The landlord chart makes it possible for us to define the node pools themselves
(which creates the Provisioner
objects) and define the necessary mutations
needed for tenant workloads to run on the correct nodes.
Running Node Pools on AWS vs. On-Prem#
In our platform, node pool management varies depending on the environment. We use Karpenter for AWS-based clusters and EKS Anywhere (EKSA) for on-prem clusters. EKSA brings the power and flexibility of AWS EKS to on-premises environments, allowing us to maintain a consistent Kubernetes experience across both cloud and on-prem setups.
Karpenter is tightly integrated with AWS services and is specifically designed to manage node pools within AWS. For our on-prem clusters, which are built on VMware, we configure node pools using EKSA to suit the specific needs of our on-prem infrastructure.

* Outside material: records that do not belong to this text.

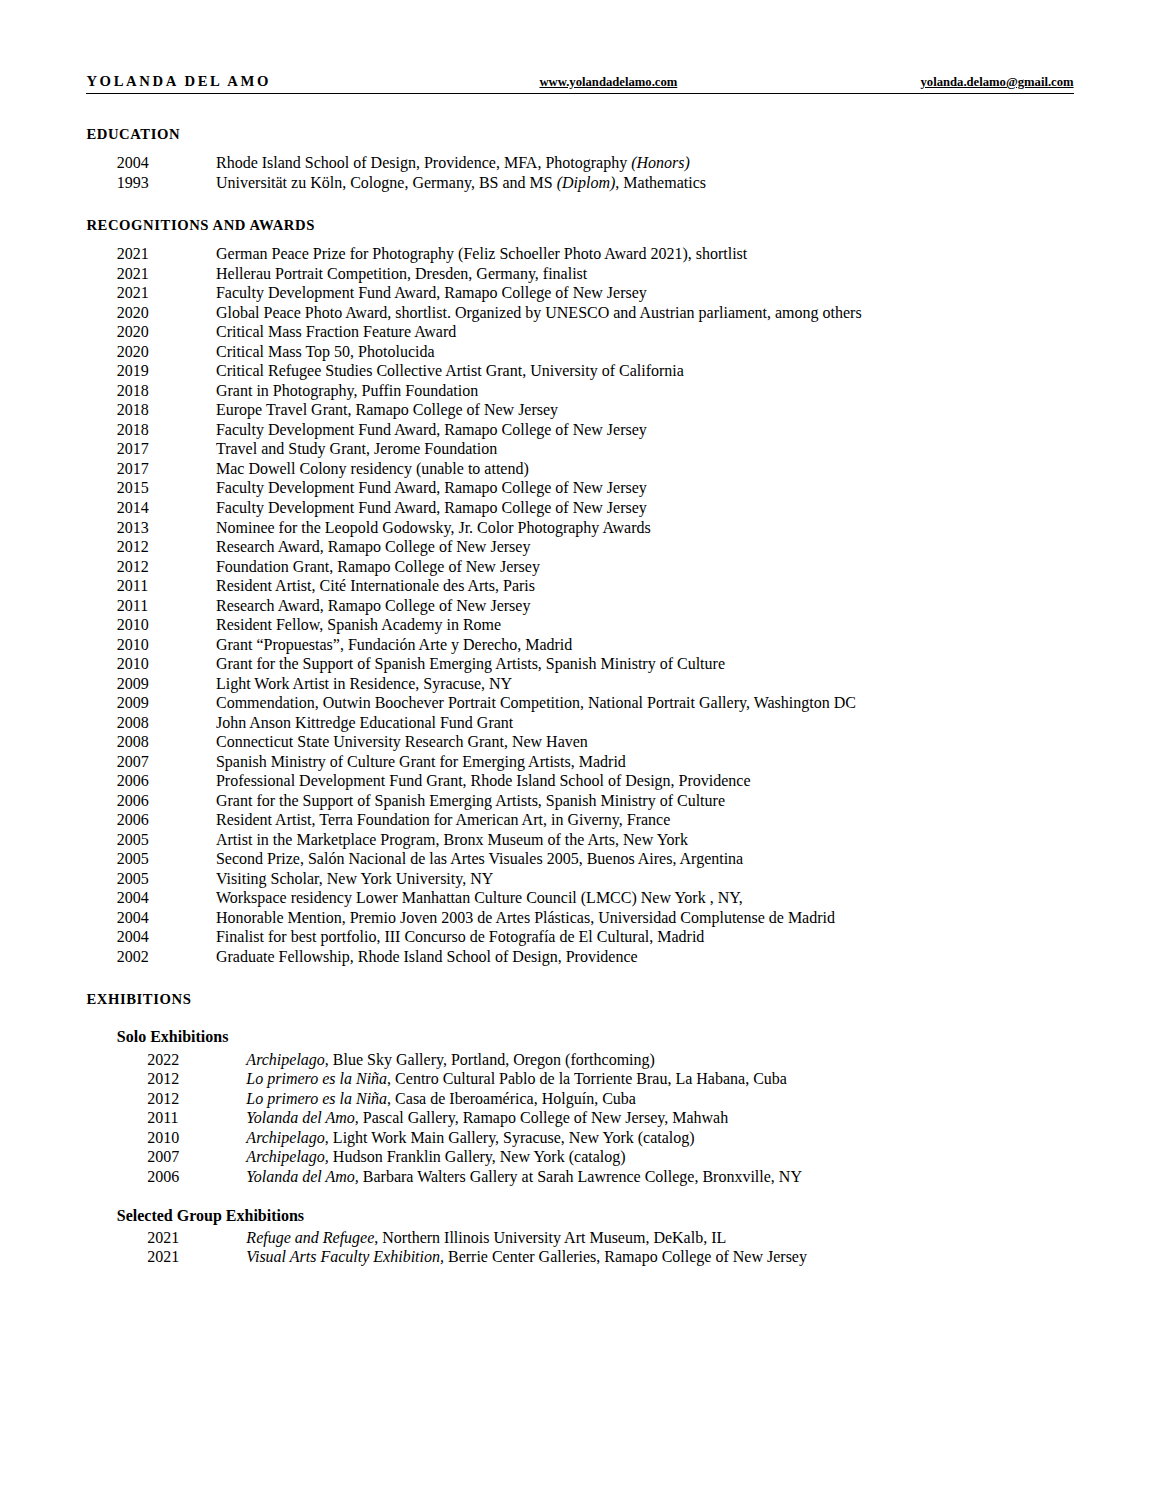Yolanda del Amo www.yolandadelamo.com yolanda.delamo@gmail.com
Education
2004 Rhode Island School of Design, Providence, MFA, Photography (Honors)
1993 Universität zu Köln, Cologne, Germany, BS and MS (Diplom), Mathematics
Recognitions and Awards
2021 German Peace Prize for Photography (Feliz Schoeller Photo Award 2021), shortlist
2021 Hellerau Portrait Competition, Dresden, Germany, finalist
2021 Faculty Development Fund Award, Ramapo College of New Jersey
2020 Global Peace Photo Award, shortlist. Organized by UNESCO and Austrian parliament, among others
2020 Critical Mass Fraction Feature Award
2020 Critical Mass Top 50, Photolucida
2019 Critical Refugee Studies Collective Artist Grant, University of California
2018 Grant in Photography, Puffin Foundation
2018 Europe Travel Grant, Ramapo College of New Jersey
2018 Faculty Development Fund Award, Ramapo College of New Jersey
2017 Travel and Study Grant, Jerome Foundation
2017 Mac Dowell Colony residency (unable to attend)
2015 Faculty Development Fund Award, Ramapo College of New Jersey
2014 Faculty Development Fund Award, Ramapo College of New Jersey
2013 Nominee for the Leopold Godowsky, Jr. Color Photography Awards
2012 Research Award, Ramapo College of New Jersey
2012 Foundation Grant, Ramapo College of New Jersey
2011 Resident Artist, Cité Internationale des Arts, Paris
2011 Research Award, Ramapo College of New Jersey
2010 Resident Fellow, Spanish Academy in Rome
2010 Grant “Propuestas”, Fundación Arte y Derecho, Madrid
2010 Grant for the Support of Spanish Emerging Artists, Spanish Ministry of Culture
2009 Light Work Artist in Residence, Syracuse, NY
2009 Commendation, Outwin Boochever Portrait Competition, National Portrait Gallery, Washington DC
2008 John Anson Kittredge Educational Fund Grant
2008 Connecticut State University Research Grant, New Haven
2007 Spanish Ministry of Culture Grant for Emerging Artists, Madrid
2006 Professional Development Fund Grant, Rhode Island School of Design, Providence
2006 Grant for the Support of Spanish Emerging Artists, Spanish Ministry of Culture
2006 Resident Artist, Terra Foundation for American Art, in Giverny, France
2005 Artist in the Marketplace Program, Bronx Museum of the Arts, New York
2005 Second Prize, Salón Nacional de las Artes Visuales 2005, Buenos Aires, Argentina
2005 Visiting Scholar, New York University, NY
2004 Workspace residency Lower Manhattan Culture Council (LMCC) New York , NY,
2004 Honorable Mention, Premio Joven 2003 de Artes Plásticas, Universidad Complutense de Madrid
2004 Finalist for best portfolio, III Concurso de Fotografía de El Cultural, Madrid
2002 Graduate Fellowship, Rhode Island School of Design, Providence
Exhibitions
Solo Exhibitions
2022 Archipelago, Blue Sky Gallery, Portland, Oregon (forthcoming)
2012 Lo primero es la Niña, Centro Cultural Pablo de la Torriente Brau, La Habana, Cuba
2012 Lo primero es la Niña, Casa de Iberoamérica, Holguín, Cuba
2011 Yolanda del Amo, Pascal Gallery, Ramapo College of New Jersey, Mahwah
2010 Archipelago, Light Work Main Gallery, Syracuse, New York (catalog)
2007 Archipelago, Hudson Franklin Gallery, New York (catalog)
2006 Yolanda del Amo, Barbara Walters Gallery at Sarah Lawrence College, Bronxville, NY
Selected Group Exhibitions
2021 Refuge and Refugee, Northern Illinois University Art Museum, DeKalb, IL
2021 Visual Arts Faculty Exhibition, Berrie Center Galleries, Ramapo College of New Jersey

Here’s a simplified example of a node pool configuration in an on-prem environment using EKSA:
apiVersion: anywhere.eks.amazonaws.com/v1alpha1
kind: VSphereMachineConfig
metadata:
name: example-nodepool
namespace: default
spec:
datastore: global-datastore
diskGiB: 50
memoryMiB: 8192
numCPUs: 4
osFamily: bottlerocket
resourcePool: /AISB-Common-Platform/host/plat-isb-cluster/Resources
This configuration defines the resource allocation for a specific node pool in a VMware-based cluster. It specifies the datastore, disk size, memory, CPU count, and operating system for the nodes, ensuring that each node pool is optimized for its intended workload.
By leveraging EKSA’s integration with VMware, we achieve smooth operations within our existing IT infrastructure while maintaining consistency across our cloud and on-prem environments. This approach ensures that our resources are utilized efficiently and securely, regardless of where the clusters are running.